▶ **To do**: Echo the synodontis catfish forum thread word for word, starting with "Hmmm..... Synods aren't" and going on through "is very peaceful.".

# START OF Extract provided

On the other hand most synodontis eat other fish even as babies and are never going to be "peaceful community' fish. 

The keyhole could still be alive, they are amazing hiders.


----------



## Bettawhisperer (Oct 1, 2010)

I am having the same problem with mine eating his tank mates. I am going to get rid of him soon. He's about 6" long now. He's so pretty but I just can't have him eating everything.


----------



## FishMatt (May 12, 2010)

Hmmm..... Synods aren't usually "mean" I have 5.5 inch FeatherFin and he doesn't attack fish he doesn't kill fish... He sometimes chases my Pictus but not aggressively. As emc7 said check your water.


----------



## Bettawhisperer (Oct 1, 2010)

LOL I'm sorry I was confused. I was thinking of the pictus cat I have. He's the one that eats everything. I also have a 5' feather fin that is very peaceful.


----------



## charking (Aug 12, 2009)

keyholes deffinately disappeared, waters fine, ammonia 0, nitrite 0, nitrate 20, caught him chasing dwarf gourami.. he use to live with guppies til he was 6 inches but hes 8 inches now :/


----------



## toddnbecka (Jun 30, 2006)

I've never had aggression issues from Synodontis of any species. It seems more likely the cichlid died for some other reason, then became snail food.


----------



## emc7 (Jul 23, 2005)

An 8" syno can probably open its mouth 2". Any thing that fits, is lunch. A fish that vanishes with no trace overnight with a round-bellied cat in the morning is normal behavior. Killing without eating is out of character, but cats will fight for hiding spots.


----------



## charking (Aug 12, 2009)

# END OF Extract provided
# START OF Supplied information

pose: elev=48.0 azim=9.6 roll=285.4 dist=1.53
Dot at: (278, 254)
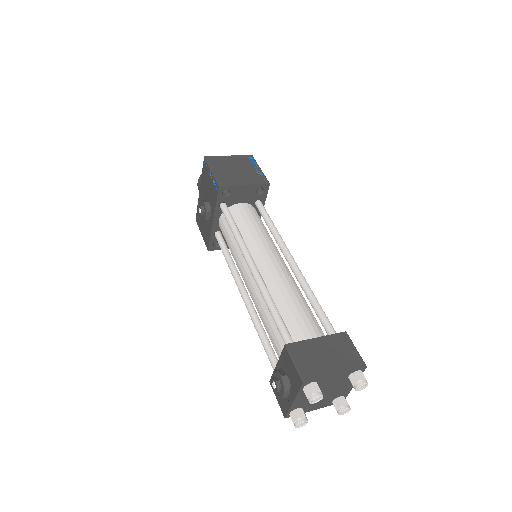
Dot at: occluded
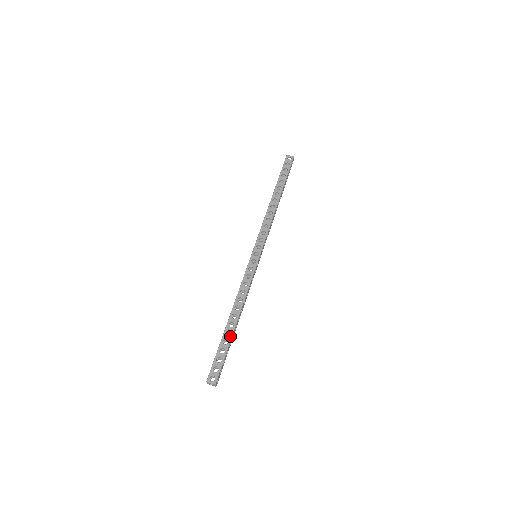
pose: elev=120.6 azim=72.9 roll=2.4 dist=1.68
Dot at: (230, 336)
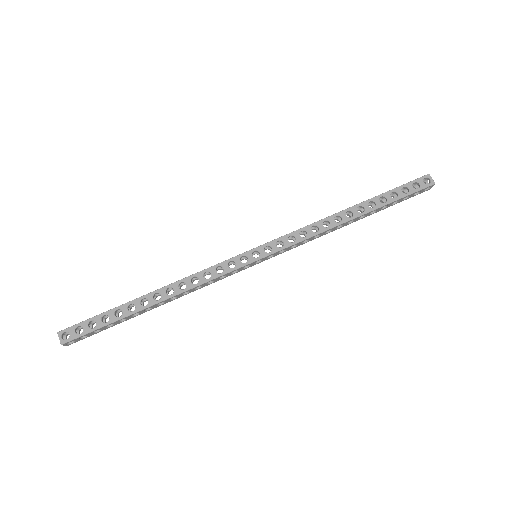
Dot at: (129, 312)
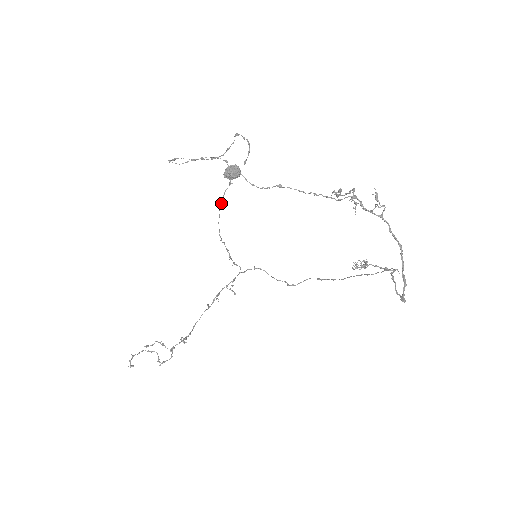
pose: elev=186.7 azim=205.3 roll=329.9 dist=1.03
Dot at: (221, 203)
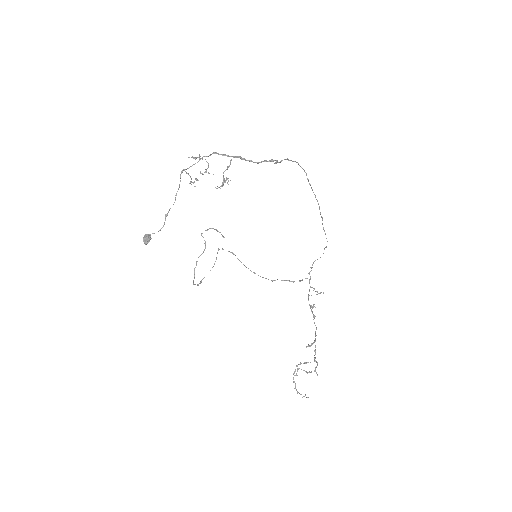
Dot at: (246, 267)
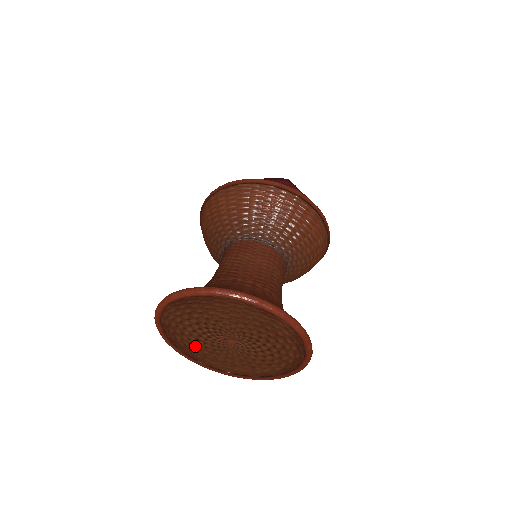
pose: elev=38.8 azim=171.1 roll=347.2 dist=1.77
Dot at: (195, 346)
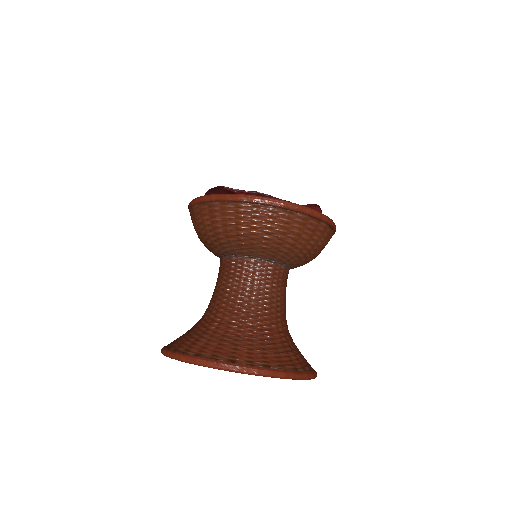
Dot at: occluded
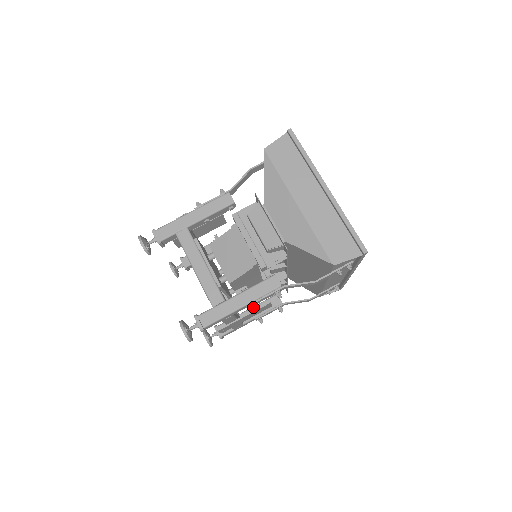
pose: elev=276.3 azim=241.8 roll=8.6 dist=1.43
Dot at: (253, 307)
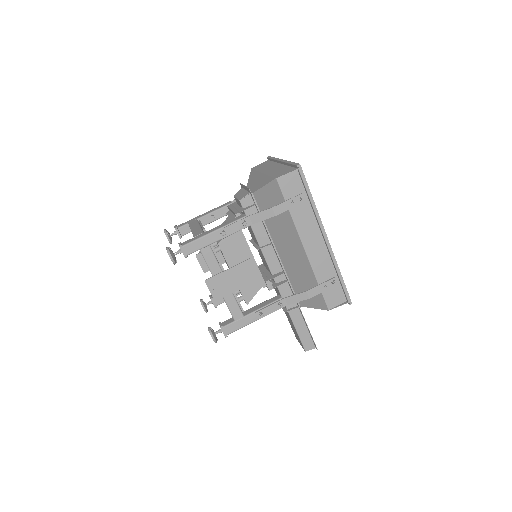
Dot at: (223, 231)
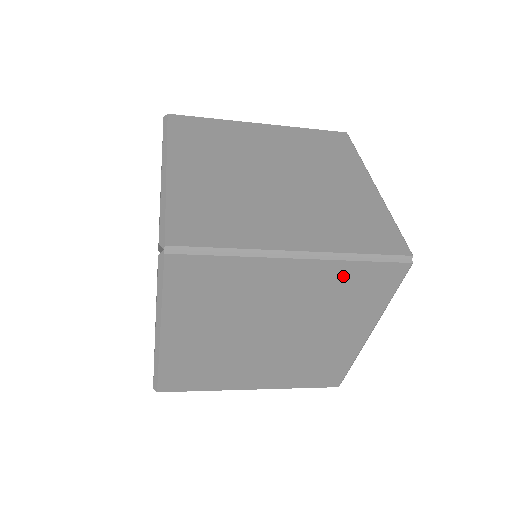
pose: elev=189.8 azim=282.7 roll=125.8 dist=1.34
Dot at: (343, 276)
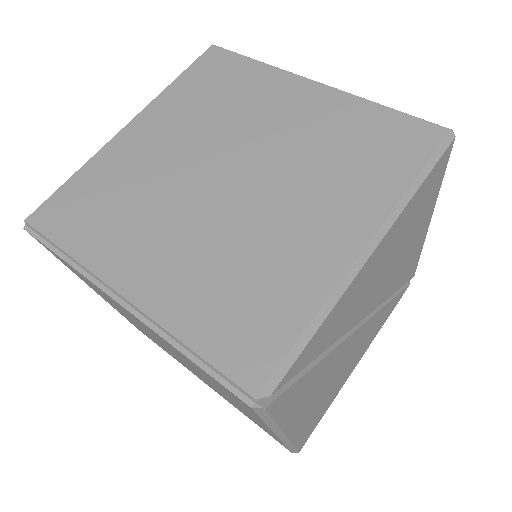
Dot at: occluded
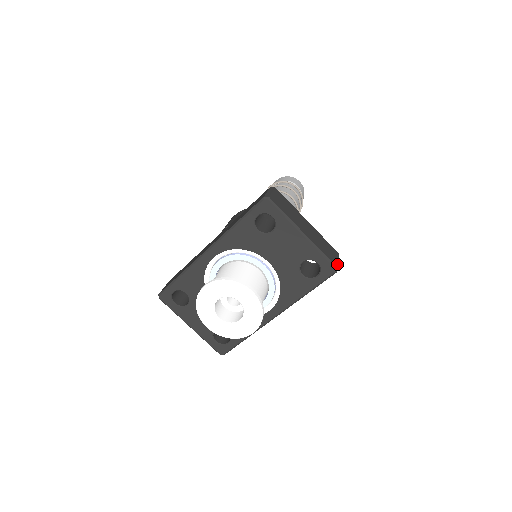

# END OF Supplied information

▶ **Full answer**:
Hmmm..... Synods aren't usually "mean" I have 5.5 inch FeatherFin and he doesn't attack fish he doesn't kill fish... He sometimes chases my Pictus but not aggressively. As emc7 said check your water.


----------



## Bettawhisperer (Oct 1, 2010)

LOL I'm sorry I was confused. I was thinking of the pictus cat I have. He's the one that eats everything. I also have a 5' feather fin that is very peaceful.